Sudanese rebel heads SPLA’s Garang, SLA’s Abdelwahid hold first-ever talks in Eritrea
NAIROBI, April 24 (AFP) — Two Sudanese rebel leaders Saturday held first ever talks in Eritrea over reaching peace with the government on protracted wars that have killed and displaced millions in Sudan, rebels said.
The leader of Sudan’s People’s Liberation Army (SPLA) John Garang met with the chief of the Sudan Liberation Movement’s (SLM) Abdulwahid Mohammed Ahmed on ongoing separate peace talks in Kenya and Chad.
“For the first time Garang met with the leader of the SLM,” SPLA spokesman Yasser Arman told AFP by telephone from from the Eritrean capital, Asmara.
“Both parties expressed their determination to achieve a just peace and usher Sudan into a new era of peace, democracy and development,” said Arman.
SPLA rebels have been negotiating with the government for months in the Kenyan town of Naivasha to try to end a two-decade old conflict in Africa’s largest country — responsible for 1.5 million deaths and four million displaced people.
Meanwhile, talks in Chad between the SLM and another rebel group in the western region of Darfur, the site of the worst current humanitarian disaster according to the United Nations, resumed on Friday.
Around 10,000 people are believed to have died and up to a million others displaced in 15 months of fighting in Darfur, which started with a rebellion against the government amid allegations it had backed the marauding militias and was neglecting the region.
UN Secretary General Kofi Annan has urged the international community to consider decisive measures, including military action, if oil-rich Sudan fails to allow swift aid and human rights workers into the area.
But on Friday, the UN Human Rights Commission in Geneva adopted only a softly-worded resolution over alleged government atrocities in the region. Sudan Saturday admitted there had been human rights violations in Darfur, but denied accusations of “ethnic cleansing.”
Arman said the SPLA chief, who left Naivasha on Thursday, held talks in Kampala on the same day with Ugandan President Yoweri Museven. He then travelled on to Asmara for a meeting with Eritrean leader Issaias Afeworki.
“Both President Museveni and Afeworki affirmed their support for a final peace agreement. Both presidents stressed that the Sudan peace deal would contribute positively to the stability in the region and the world at large,” said Arman.

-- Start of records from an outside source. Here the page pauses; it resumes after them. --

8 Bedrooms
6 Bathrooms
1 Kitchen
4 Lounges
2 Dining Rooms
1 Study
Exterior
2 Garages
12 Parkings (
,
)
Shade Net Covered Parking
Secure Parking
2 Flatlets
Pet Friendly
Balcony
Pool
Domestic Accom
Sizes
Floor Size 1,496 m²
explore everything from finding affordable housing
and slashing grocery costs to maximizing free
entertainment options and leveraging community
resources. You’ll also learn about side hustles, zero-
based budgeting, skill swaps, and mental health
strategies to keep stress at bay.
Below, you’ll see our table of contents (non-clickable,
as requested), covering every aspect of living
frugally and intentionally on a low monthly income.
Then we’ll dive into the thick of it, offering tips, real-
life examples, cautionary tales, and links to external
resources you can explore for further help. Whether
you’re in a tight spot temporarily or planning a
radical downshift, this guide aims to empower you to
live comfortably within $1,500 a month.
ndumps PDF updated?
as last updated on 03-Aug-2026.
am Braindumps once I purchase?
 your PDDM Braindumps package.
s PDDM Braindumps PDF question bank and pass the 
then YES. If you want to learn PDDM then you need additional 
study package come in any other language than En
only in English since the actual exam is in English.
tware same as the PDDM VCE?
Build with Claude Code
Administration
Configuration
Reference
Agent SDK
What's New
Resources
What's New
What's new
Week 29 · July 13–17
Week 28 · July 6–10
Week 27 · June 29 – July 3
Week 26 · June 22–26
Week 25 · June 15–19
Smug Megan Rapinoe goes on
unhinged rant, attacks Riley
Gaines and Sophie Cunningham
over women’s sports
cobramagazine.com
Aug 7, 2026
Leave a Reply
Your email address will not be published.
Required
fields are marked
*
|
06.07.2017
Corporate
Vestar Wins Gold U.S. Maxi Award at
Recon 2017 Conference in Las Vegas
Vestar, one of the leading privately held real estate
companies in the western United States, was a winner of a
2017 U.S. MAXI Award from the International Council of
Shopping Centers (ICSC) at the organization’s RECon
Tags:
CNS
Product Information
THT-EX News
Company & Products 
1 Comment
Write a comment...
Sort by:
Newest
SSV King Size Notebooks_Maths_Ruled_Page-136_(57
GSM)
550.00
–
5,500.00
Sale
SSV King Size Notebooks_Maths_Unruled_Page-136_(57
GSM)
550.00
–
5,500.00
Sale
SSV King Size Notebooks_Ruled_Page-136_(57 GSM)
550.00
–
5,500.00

Garang also spoke on Saturday by phone with the former Sudanese prime minister Sadiq al-Madhi and the head of the opposition alliance Mohamed Osman al-Mirghani, Arman said without elaborating.
Previous talks between Khartoum and the SPLA have clinched deals on the withdrawal of government troops from the southern region, as well as on the creation of integrated military units and the sharing of the national wealth, notably oil revenues.
The south, where most people observe Christian or traditional faiths, has been fighting to end the domination by successive governments — military or elected — in Khartoum.